In McDonald v Sproule Management GP Limited, Justice Marion of the Alberta Court of King's Bench writes a detailed decision considering the appropriateness of granting summary judgment – which is a decision in favour of the plaintiff without a trial – in a wrongful dismissal case.

The case involved a senior accounting executive, Kevin McDonald ("McDonald"), whose employment was terminated by Sproule Management GP Limited ("Sproule") for just cause in February 2016. McDonald alleged that the termination was wrongful and that he was entitled to significant severance pay.

Summary judgment granted

In response to an application by McDonald to decide the case in his favour without a trial, Justice Marion considered the arguments by both sides and conducted a thorough review of the court record to date, which included several affidavits and a transcript of a lengthy questioning of McDonald on his affidavit. Justice Marion concluded that the record was sufficient for him to grant summary judgment.

Although he found that McDonald's objective performance was poor and incompetent in his role as CFO, he also noted that Sproule's performance record displayed serious shortcomings in Sproule's communication and conduct toward McDonald, including the fact that Sproule failed to warn McDonald about his conduct on several occasions.

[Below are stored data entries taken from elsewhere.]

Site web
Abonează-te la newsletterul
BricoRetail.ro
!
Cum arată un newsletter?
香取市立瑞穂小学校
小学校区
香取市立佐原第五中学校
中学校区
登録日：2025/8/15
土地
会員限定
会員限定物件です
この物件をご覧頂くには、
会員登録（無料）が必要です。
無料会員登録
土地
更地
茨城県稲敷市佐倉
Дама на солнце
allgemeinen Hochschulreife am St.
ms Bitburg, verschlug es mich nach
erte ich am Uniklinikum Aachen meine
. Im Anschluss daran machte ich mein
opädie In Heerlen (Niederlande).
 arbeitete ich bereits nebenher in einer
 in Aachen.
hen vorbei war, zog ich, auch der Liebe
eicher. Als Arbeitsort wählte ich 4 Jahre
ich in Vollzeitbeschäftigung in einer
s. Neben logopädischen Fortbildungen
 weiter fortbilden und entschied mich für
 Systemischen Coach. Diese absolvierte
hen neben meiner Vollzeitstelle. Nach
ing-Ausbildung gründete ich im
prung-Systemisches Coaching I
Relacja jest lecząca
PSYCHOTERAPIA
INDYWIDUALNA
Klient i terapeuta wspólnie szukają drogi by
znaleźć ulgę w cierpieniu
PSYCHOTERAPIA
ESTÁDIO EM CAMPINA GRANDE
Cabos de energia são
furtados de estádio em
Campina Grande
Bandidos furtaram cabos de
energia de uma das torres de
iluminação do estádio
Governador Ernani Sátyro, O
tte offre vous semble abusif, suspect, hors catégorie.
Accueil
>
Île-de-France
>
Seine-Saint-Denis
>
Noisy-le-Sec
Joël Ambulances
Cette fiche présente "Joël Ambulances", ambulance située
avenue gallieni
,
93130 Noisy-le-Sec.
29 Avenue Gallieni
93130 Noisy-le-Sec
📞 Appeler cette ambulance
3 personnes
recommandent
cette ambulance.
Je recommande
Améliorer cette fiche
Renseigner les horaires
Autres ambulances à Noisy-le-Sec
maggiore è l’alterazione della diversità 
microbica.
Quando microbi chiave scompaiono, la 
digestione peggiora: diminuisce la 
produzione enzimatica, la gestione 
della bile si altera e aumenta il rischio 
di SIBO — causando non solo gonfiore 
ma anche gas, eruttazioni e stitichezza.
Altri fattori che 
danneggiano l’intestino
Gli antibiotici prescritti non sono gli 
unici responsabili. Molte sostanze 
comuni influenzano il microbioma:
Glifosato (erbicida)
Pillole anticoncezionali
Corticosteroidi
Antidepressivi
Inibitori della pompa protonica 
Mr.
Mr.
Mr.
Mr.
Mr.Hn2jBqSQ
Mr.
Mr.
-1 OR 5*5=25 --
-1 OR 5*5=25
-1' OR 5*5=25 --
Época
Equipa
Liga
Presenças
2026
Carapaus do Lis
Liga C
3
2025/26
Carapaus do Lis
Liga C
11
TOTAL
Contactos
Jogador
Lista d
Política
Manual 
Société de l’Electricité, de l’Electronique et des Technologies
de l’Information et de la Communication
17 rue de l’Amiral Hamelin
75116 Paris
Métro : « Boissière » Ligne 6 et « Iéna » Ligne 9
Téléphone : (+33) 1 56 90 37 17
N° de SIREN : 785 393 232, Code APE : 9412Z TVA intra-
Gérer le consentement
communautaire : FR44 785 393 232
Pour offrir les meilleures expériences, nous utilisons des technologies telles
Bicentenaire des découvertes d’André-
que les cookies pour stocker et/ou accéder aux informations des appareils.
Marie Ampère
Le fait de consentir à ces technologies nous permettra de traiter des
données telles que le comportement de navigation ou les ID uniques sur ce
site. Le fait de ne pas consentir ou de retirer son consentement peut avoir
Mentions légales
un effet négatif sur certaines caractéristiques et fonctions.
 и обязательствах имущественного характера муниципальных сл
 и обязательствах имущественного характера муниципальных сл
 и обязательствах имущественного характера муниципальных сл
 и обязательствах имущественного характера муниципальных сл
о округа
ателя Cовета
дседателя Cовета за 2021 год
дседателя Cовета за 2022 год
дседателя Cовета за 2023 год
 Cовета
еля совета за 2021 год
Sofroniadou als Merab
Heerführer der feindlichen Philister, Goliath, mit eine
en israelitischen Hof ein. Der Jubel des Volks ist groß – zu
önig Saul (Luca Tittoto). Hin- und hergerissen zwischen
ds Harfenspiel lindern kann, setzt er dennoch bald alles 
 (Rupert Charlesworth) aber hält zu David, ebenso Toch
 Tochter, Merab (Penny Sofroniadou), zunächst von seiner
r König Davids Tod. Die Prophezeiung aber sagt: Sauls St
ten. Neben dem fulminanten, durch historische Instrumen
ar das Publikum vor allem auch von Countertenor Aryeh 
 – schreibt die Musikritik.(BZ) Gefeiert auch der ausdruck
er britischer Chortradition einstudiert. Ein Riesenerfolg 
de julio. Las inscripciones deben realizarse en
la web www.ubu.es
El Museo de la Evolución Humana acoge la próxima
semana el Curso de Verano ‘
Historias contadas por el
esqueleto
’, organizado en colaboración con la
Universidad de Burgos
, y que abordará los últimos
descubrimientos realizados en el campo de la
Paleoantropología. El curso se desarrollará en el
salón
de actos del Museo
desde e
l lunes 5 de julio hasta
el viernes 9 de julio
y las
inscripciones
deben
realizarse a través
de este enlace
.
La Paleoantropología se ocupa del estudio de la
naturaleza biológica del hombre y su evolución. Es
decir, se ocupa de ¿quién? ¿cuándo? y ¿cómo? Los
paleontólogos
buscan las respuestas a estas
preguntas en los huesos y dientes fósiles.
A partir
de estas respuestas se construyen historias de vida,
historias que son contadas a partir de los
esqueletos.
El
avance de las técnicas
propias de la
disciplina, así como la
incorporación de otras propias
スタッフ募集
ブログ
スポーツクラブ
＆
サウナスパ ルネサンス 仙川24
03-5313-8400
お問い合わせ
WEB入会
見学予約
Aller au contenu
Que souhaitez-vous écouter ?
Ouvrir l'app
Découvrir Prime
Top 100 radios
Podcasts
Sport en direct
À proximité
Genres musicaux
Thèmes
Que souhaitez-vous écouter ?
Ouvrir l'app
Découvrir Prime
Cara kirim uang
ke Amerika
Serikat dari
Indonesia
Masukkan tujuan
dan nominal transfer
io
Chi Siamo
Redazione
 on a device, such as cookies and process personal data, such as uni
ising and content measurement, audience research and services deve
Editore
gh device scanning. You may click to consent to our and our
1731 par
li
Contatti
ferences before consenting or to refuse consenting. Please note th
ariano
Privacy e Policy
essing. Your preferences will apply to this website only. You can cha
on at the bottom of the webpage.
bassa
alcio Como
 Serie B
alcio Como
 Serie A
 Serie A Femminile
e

Justice Marion concluded on the record that Sproule did not have just cause to terminate McDonald's employment, and awarded McDonald 18 months' pay in lieu of notice.

Lessons for employers

There are two key takeaways for employers from this Alberta decision.

The first is that, even in a case involving an allegation of just cause for termination with a significant record and substantial evidence, the Court may still determine that a summary judgment application is appropriate to fully determine a claim.

The second related takeaway for employers is the importance of clearly and consistently communicating expectations and potential consequences to employees when poor performance or behaviour arises. Despite the many instances of poor performance and inappropriate behaviour on McDonald's part, Sproule issued no warnings with respect to the behaviour nor did the company highlight to McDonald the consequences if he continued the behaviour. This case may have been decided differently had the employer kept a careful record of all disciplinary efforts.